# Switch rod fishing for steelhead?



## smsnyder (Apr 2, 2015)

I am kinda of new at switch rod fishing. I threw some streamers on the Chagrin the other day and like it. Is the switch rod limited to throwing streamers or can you use it for throwing Nymph rigs etc. I was using sink tip on 500 grain Skagit line. 11 foot 8 weight rod. Thanks


----------



## mdogs444 (Aug 29, 2012)

You can use it for both. Swap out the T-series sink tip with a 9 foot leader + tippet.


----------



## Indybio72 (Nov 6, 2013)

I'm completly new to the switch game as well, but know that they can be excellent for nymph rigs. The length of the switch really helps. But don't do it with a skagit line, good luck trying to mend at any distance. They make "switch" lines that are intended more for nymphing than swinging.


----------



## rockriv (Sep 18, 2012)

for a "do it all" line. check the rio switch chucker line. mending while drifting is not the best, but adequate. swinging is real nice with it though. the line will also snake roll or spey cast an indy rig like a dream! no switch line will do everything great. just a lot of things ok-well.


----------



## iggyfly (Jun 30, 2012)

Id recommend SA's Switch Adapt line for a multi purpose line. Much better than switch chucker imo.


----------



## iggyfly (Jun 30, 2012)

But id suggest giving up nymphing all together and just get a skagit head and some tips and some meaty flies and just swing


----------



## mdogs444 (Aug 29, 2012)

iggyfly said:


> But id suggest giving up nymphing all together and just get a skagit head and some tips and some meaty flies and just swing


Precisely.


----------



## lowhole4trowt (Feb 1, 2014)

If you want the best return on your investment, and the most out of time on the water, use it to do what it was designed for. Nymph or indi fish narrow cuts and holes, swing steady moving wider flows. That way you can fish all water from point A to point B, not skip over miles of holding water because it's not conducive to swinging flies (a lot of water in OH isnt). Or trade it in for a Spey rod and only swing the meat with our resident expert on all things uppity.


----------



## mdogs444 (Aug 29, 2012)

lowhole4trowt said:


> If you want the best return on your investment, and the most out of time on the water, use it to do what it was designed for. Nymph or indi fish narrow cuts and holes, swing steady moving wider flows. That way you can fish all water from point A to point B, not skip over miles of holding water because it's not conducive to swinging flies (a lot of water in OH isnt). Or trade it in for a Spey rod and only swing the meat with our resident expert on all things uppity.


1. No need for a spey rod in Ohio
2. Swinging flies is a method of preference, not a status symbol


----------



## lowhole4trowt (Feb 1, 2014)

mdogs444 said:


> 1.
> 2. Swinging flies is a method of preference, not a status symbol


 As are vegetarianism and cross-dressing. Don't see those agendas being jammed down peoples' throats though. Simply suggesting the man use the tool he purchased to the fullest of its capabilities before becoming a high priest.

=-=-=-=-=

PROBLEM SET -
1/ Reproduce the part of the switch rod thread that opens with the words containing "I'm completly new" and closes with "of things ok-well.".
2/ Carry on the steelhead switch rod discussion from the point where it ends.

PROVIDED MATERIAL -
=-=-=-=-=

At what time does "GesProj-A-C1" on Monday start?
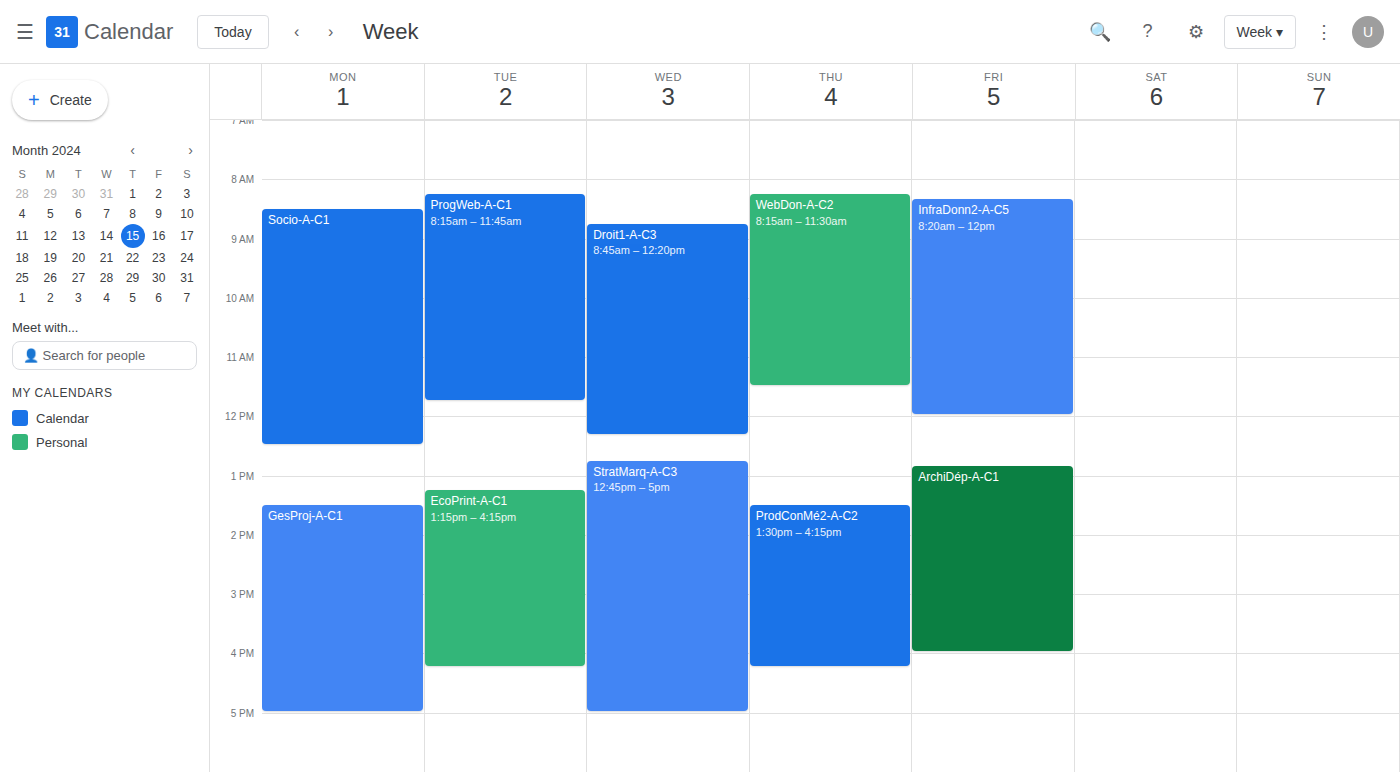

=-=-=-=-=

RESPONSE LIST -
1/
I'm completly new to the switch game as well, but know that they can be excellent for nymph rigs. The length of the switch really helps. But don't do it with a skagit line, good luck trying to mend at any distance. They make "switch" lines that are intended more for nymphing than swinging.


----------



## rockriv (Sep 18, 2012)

for a "do it all" line. check the rio switch chucker line. mending while drifting is not the best, but adequate. swinging is real nice with it though. the line will also snake roll or spey cast an indy rig like a dream! no switch line will do everything great. just a lot of things ok-well.

2/
----------



## mdogs444 (Aug 29, 2012)

lowhole4trowt said:


> As are vegetarianism and cross-dressing.


No, they aren't.

You need to start reading the thread to its fullest before making false claims. I addressed in original response how to nymph with current setup. I merely agreed with someone else's post later in thread.


----------



## lowhole4trowt (Feb 1, 2014)

Sorry smsnyder for going off track. My answer to your original post is it can definitely be used to swing and indi fish and being a beginner as you mentioned I would recommend using it for both. Many who will push the swing or die lifestyle started out with a 9 ft tapered leader and a thingamabobber indicator and advanced onward to the preferences of targeting primarily bigger fish by swinging meat, or they like telling people they only swing flies and do so every chance they get.
Regardless, I think as you are just starting out either of the two previously mentioned lines would be good for switching back and forth, and it is nice to have the option to slap on a bobber and fish a narrow cut you know is holding fish instead of walking past in search of better swinging water. You will also find indi fishing to be much more productive in cold water if catching fish is high on your to do list when you head to the river.


----------



## fly_ohio (Oct 31, 2014)

So much unnecessary hate lately, sad to see these help threads turn into bashing threads...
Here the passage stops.